Gasoline prices should drop under $5 a gallon and stay there.

That’s the analysis of Patrick De Haan, head petroleum analyst at GasBuddy, which tracks prices.

Oil has been the rare glimmer of good economic news in recent days. President Donald Trump exempted oil prices from tariffs, and crude oil prices have been plunging for various reasons.

One is that tariffs slow demand and could help plunge the country near or into a recession.

“Tariffs are causing concerns about slowing global economic activity and recession. This in turn slows demand for oil,” said Gocke Soydemir, Foster Farms endowed professor of business economics at California State Stanislaus.

With state and local taxes and fees, California’s average gasoline price is still expected to remain far above the national average. On Monday, the U.S. average for a gallon of regular gasoline was $3.26, according to AAA.

In California, it was $4.96, the highest average in the nation. Hawaii was second at $4.49. Mississippi has the least expensive gasoline at $2.75 a gallon.
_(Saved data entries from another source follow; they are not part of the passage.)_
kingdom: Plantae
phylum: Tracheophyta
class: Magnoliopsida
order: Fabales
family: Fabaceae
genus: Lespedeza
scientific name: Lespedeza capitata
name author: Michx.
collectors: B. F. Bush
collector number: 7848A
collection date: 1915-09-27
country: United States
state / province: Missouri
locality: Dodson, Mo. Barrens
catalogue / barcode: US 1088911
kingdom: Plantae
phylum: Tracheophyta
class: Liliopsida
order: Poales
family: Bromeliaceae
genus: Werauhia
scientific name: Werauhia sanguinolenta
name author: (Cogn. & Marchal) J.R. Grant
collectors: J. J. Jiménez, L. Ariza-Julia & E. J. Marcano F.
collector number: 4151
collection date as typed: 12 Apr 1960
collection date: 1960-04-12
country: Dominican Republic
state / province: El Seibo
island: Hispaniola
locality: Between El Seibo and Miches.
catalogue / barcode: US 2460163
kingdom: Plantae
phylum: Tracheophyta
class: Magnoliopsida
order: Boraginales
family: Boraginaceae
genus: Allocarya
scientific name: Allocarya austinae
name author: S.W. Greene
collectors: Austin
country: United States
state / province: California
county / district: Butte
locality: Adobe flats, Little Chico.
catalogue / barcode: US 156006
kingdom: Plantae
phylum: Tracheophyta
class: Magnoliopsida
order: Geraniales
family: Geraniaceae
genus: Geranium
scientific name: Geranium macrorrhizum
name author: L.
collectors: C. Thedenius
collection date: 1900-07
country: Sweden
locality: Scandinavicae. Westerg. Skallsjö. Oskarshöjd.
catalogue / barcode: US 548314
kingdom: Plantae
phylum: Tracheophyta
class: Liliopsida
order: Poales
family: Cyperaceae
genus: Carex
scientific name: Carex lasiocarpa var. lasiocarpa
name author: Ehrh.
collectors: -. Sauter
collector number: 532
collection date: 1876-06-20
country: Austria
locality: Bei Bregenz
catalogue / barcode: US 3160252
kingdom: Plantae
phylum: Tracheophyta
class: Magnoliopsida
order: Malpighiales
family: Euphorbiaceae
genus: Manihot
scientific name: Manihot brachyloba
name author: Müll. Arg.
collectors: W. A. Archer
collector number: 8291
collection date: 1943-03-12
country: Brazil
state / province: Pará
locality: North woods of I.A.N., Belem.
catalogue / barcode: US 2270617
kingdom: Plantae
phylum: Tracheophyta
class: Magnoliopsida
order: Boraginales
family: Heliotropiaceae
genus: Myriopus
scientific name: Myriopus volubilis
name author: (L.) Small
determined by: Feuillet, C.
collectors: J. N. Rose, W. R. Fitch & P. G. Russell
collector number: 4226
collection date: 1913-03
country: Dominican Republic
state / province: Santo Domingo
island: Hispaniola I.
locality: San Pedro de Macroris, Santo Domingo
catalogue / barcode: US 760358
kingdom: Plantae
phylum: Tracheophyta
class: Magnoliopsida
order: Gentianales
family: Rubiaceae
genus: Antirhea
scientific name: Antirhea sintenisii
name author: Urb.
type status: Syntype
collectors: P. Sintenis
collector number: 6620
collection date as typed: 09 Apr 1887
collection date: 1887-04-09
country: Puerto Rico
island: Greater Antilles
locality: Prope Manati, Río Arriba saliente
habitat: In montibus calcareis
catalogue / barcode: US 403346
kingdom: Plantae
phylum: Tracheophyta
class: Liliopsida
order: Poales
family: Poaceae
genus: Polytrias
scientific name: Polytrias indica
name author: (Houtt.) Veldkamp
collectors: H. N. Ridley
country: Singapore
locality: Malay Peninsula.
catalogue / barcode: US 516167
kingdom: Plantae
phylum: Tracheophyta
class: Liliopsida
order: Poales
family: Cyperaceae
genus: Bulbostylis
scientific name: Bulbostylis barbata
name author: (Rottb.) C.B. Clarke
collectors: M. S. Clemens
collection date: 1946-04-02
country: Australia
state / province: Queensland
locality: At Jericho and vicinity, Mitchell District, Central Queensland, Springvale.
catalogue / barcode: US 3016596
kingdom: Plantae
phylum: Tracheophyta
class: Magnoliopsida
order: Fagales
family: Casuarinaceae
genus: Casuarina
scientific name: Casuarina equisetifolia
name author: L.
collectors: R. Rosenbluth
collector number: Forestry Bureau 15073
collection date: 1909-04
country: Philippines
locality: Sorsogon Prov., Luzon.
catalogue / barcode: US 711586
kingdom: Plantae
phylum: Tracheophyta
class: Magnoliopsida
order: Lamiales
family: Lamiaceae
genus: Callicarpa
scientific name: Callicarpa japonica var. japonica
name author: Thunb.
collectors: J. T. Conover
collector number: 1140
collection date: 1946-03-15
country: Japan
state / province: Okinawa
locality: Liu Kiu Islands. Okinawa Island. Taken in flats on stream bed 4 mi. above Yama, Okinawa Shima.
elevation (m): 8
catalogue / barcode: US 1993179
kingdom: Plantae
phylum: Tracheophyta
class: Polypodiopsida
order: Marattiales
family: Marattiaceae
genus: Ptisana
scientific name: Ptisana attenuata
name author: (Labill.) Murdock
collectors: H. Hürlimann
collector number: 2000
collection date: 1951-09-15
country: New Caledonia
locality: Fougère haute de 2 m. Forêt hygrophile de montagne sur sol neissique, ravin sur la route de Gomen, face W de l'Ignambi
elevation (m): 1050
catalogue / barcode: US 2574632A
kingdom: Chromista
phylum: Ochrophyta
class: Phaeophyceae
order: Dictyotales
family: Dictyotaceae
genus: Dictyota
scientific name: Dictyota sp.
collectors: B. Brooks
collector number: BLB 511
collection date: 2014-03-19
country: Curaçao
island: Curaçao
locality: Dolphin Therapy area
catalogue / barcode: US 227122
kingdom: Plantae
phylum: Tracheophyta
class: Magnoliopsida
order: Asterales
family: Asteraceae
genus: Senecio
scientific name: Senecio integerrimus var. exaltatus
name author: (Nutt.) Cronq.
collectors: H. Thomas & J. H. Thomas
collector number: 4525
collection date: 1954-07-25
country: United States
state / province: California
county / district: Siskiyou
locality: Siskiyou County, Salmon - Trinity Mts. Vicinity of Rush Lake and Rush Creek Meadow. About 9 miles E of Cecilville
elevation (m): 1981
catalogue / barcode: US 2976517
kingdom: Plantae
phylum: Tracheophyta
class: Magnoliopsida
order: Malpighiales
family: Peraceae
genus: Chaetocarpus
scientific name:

The California price is up slightly from a month ago but well below the $5.34 recorded at this time last year.

How much lower can gas prices go?

“California is becoming more of an outlier and more isolationist because of its stringent policies. It’s notoriously difficult to predict,” De Haan said.

But because of lower demand, anticipated production increases by OPEC+, a group of oil producing nations, and state refineries running at or near capacity, he saw California gasoline prices around $4.50 a gallon.

“If things go well,” De Haan said, “summer’s price could be $4.25 to $4.45. If things don’t go perfectly, the mid-4s.”

In any event, he said, “I don’t really see $5 unless something unforeseen happens.”

Trump exempted oil from the tariffs announced last week, giving no specific reason. The 2020 U.S.-Mexico-Canada trade agreement, which he negotiated during his first term, exempts oil and is still in effect. Canada is by far the biggest source of U.S. petroleum imports, according to the federal Energy Information Administration.

Trump’s action on oil was no surprise to experts.

“When the Trump administration took office, we knew the expectation was energy prices would come down,” said Sanjay Varshney, professor of finance at Cal State Sacramento.

Trump throughout his 2024 campaign promised to encourage more drilling for domestic oil and reduce the U.S. reliance on foreign sources. That’s consistent with his tariff policies, which aim to invigorate U.S. domestic production.

“If energy prices are cheap, it gives us a competitive edge, and energy is plentiful here,” Varshney said.